# [Texto de lectura]
....
Que hoy sea un día que vivas a plenitud siguiendo el ejemplo de esa pobre viuda que da todo lo que tiene.

Viernes de la XXXIII semana del tiempo ordinario

1Mac 4,36-37.52-59; Lc 19,45-48

Las lecturas de este día nos ofrecen dos actitudes muy diferentes frente al Templo.

La primera lectura tomada del primer libro de los Macabeos expresa la gran alegría de un pueblo que mira en el Templo la presencia de Dios que escucha, anima y fortalece a los hermanos. Después de haber sufrido tanta destrucción y opresión de sus enemigos, ahora Judas con el resto de Israel, puede nuevamente adorar y hacer oración al Dios que los ha sostenido en la prueba.

Por otra parte el evangelio de san Lucas nos presenta una gran crítica a la profanación del culto ofrecido en el Templo.

Jesús ya está en Jerusalén. Es la última etapa de su vida. Y lo primero que hace es “purificar el templo”, echando de él todo aquello que lo profanaba.En continuidad con los profetas que lucharon para que el culto del Templo de Jerusalén no fuera una práctica desencarnada, vacía, hueca, nos ofrece una valiosa reflexión sobre el verdadero culto.

El hecho de que Jesús expulse del Templo a los vendedores de ovejas y palomas es una fuerte crítica a este culto que ha olvidado que el Templo es un lugar de encuentro con Dios, no un pretexto para el comercio o para el abuso de los pobres que quieren dar su ofrenda al Templo.

Así, Cristo nos sitúa en el verdadero sentido del Templo. Tendremos que reflexionar cada uno de nosotros. Tenemos, a veces, poco tiempo para ir a los Templos y muchas veces lo hacemos de manera irreflexiva, quizás por pura costumbre.

Ojalá que cada día busquemos más hacer esa oración personal y nuestro culto vaya a lo más profundo del corazón.

El respeto al Templo nos llevará también al respeto de cada una de las personas que son Templos del Espíritu Santo. Es triste descubrir que cada vez es más frecuente la trata de menores, la prostitución, el desprecio a los débiles y a los pobres. Que hay quienes devalúan y denigran a las personas, olvidándose que somos hijos de Dios e imagen y semejanza suya.
....
# [Descripción de la tarea]
Según el texto de lectura, ¿a quiénes expulsa Jesús del Templo? Los datos constituyen un material aparte del texto de lectura.
....
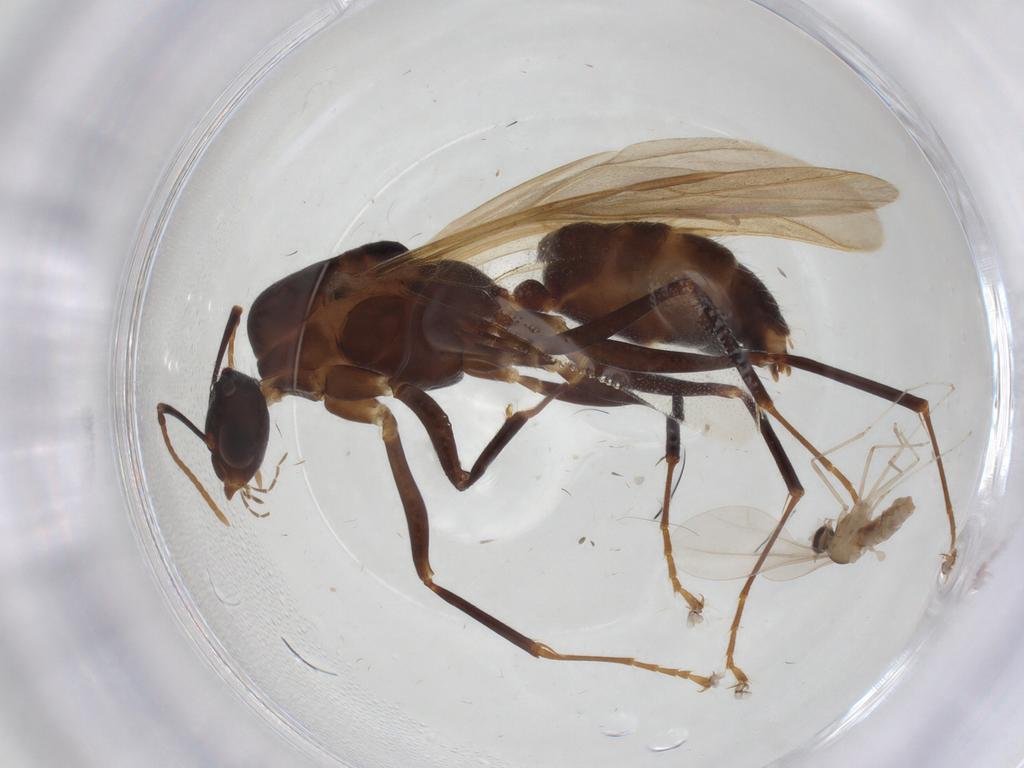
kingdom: Animalia
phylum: Arthropoda
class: Insecta
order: Diptera
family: Cecidomyiidae
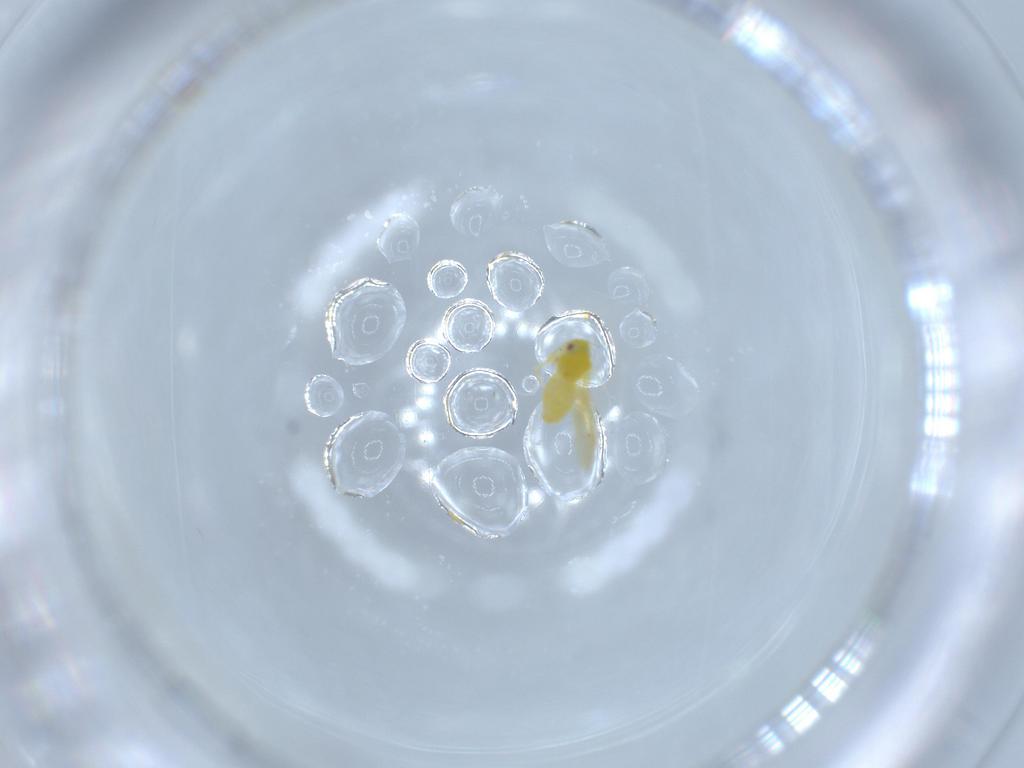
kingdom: Animalia
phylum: Arthropoda
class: Insecta
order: Hemiptera
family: Aleyrodidae
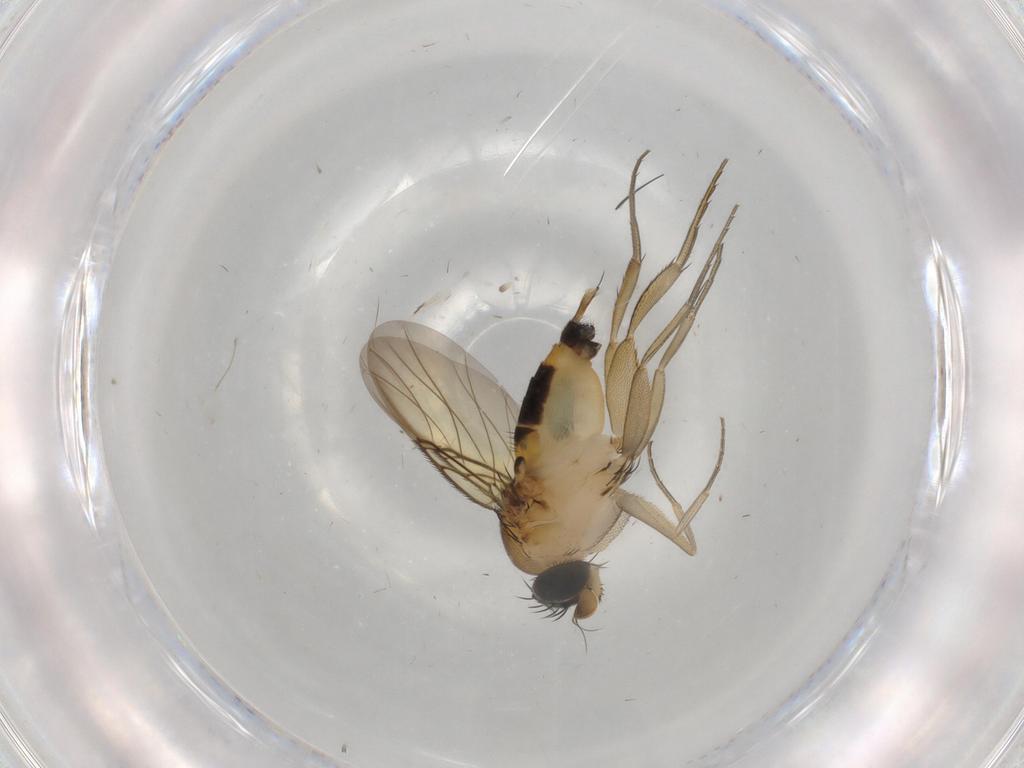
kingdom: Animalia
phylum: Arthropoda
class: Insecta
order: Diptera
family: Phoridae
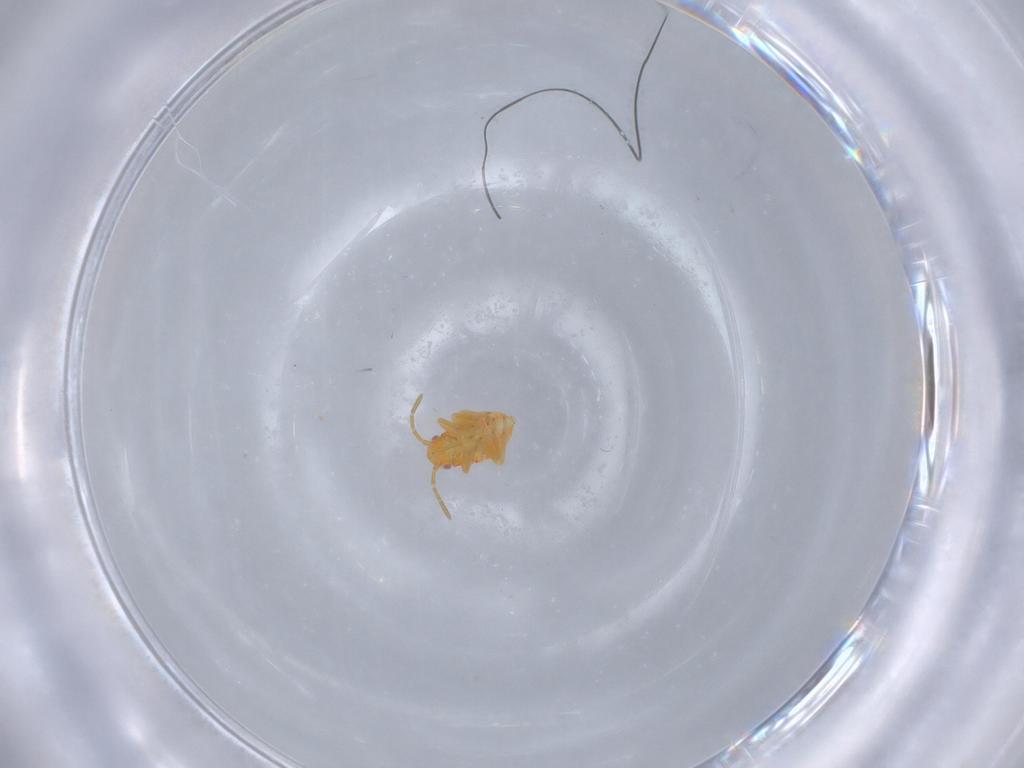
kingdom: Animalia
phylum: Arthropoda
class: Insecta
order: Hemiptera
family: Miridae
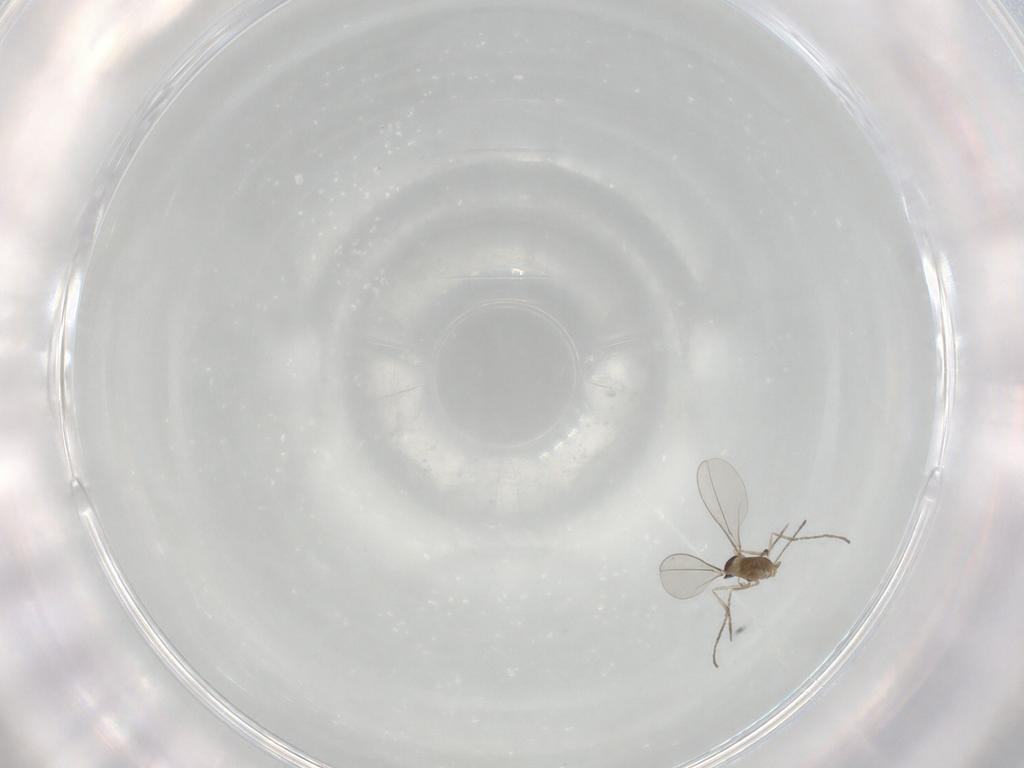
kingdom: Animalia
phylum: Arthropoda
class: Insecta
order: Diptera
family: Cecidomyiidae
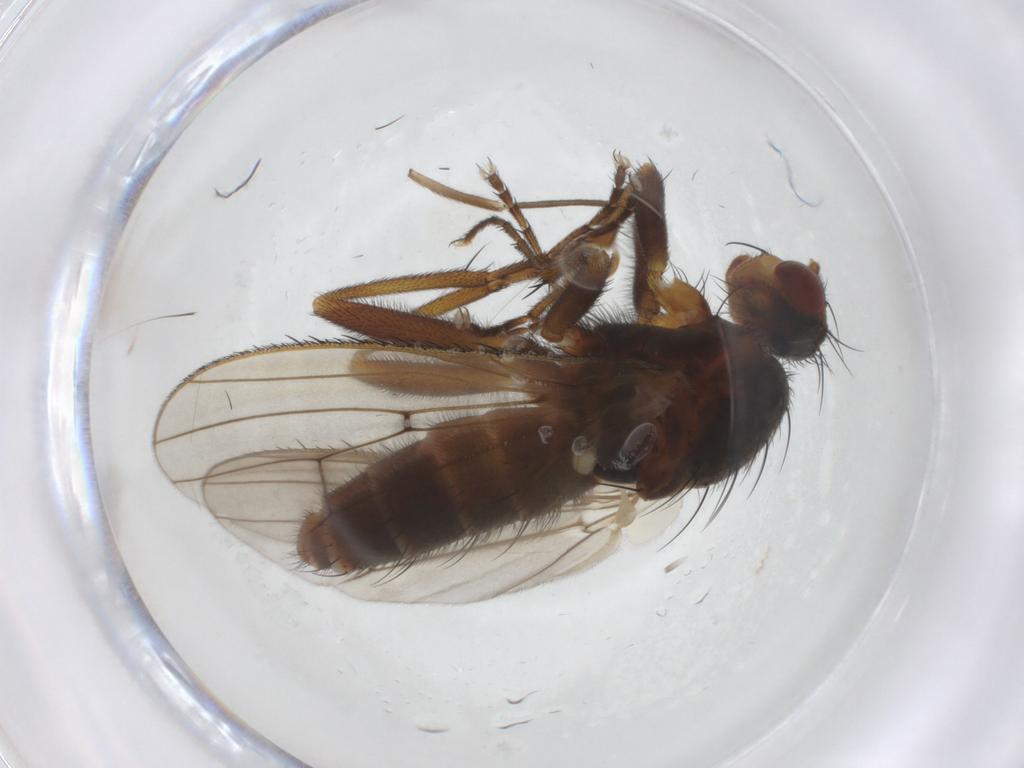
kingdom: Animalia
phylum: Arthropoda
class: Insecta
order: Diptera
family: Heleomyzidae
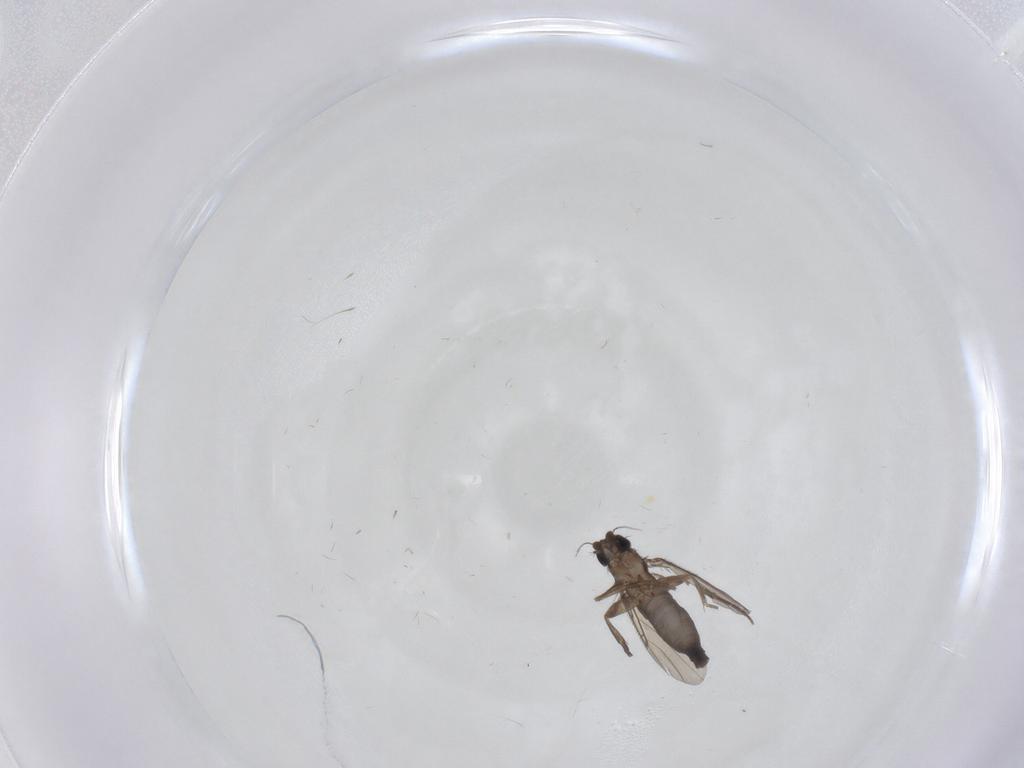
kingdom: Animalia
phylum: Arthropoda
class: Insecta
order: Diptera
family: Phoridae
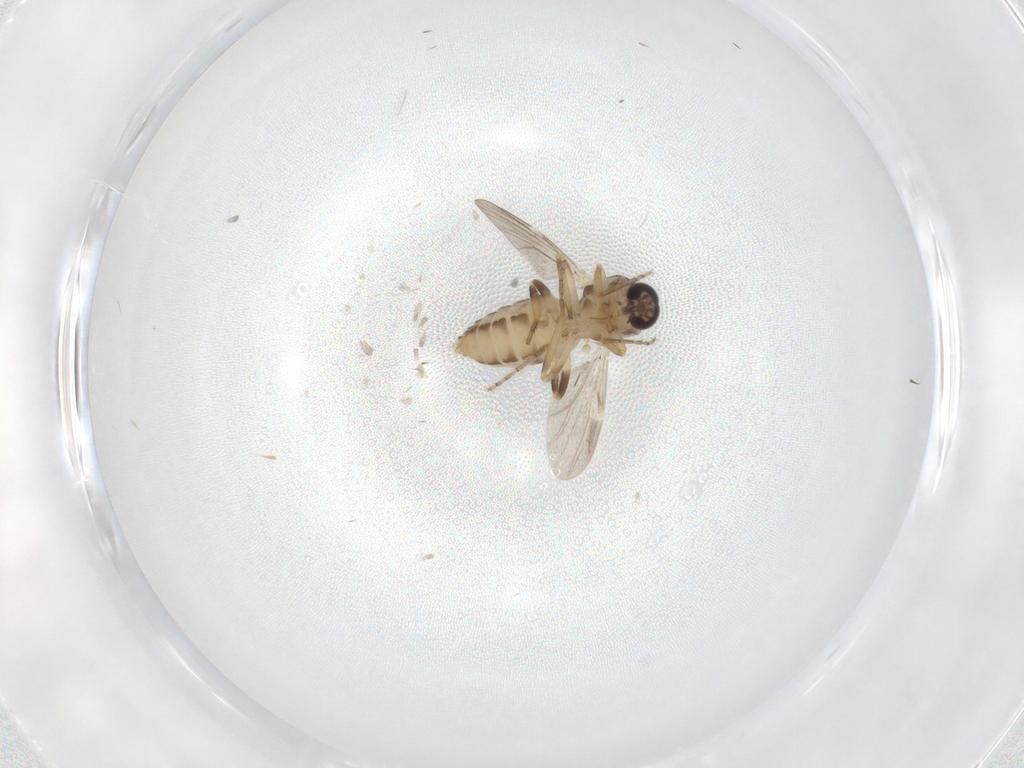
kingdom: Animalia
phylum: Arthropoda
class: Insecta
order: Diptera
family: Ceratopogonidae
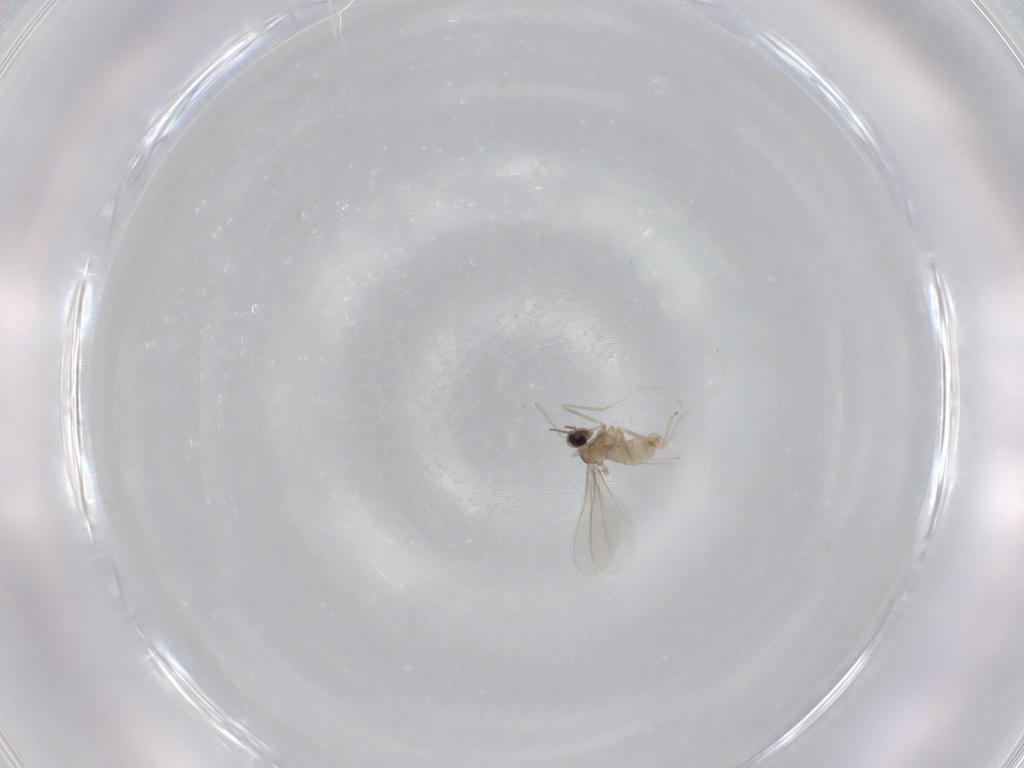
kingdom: Animalia
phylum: Arthropoda
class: Insecta
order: Diptera
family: Cecidomyiidae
....
# [Casilla de respuesta]
A los vendedores de ovejas y palomas.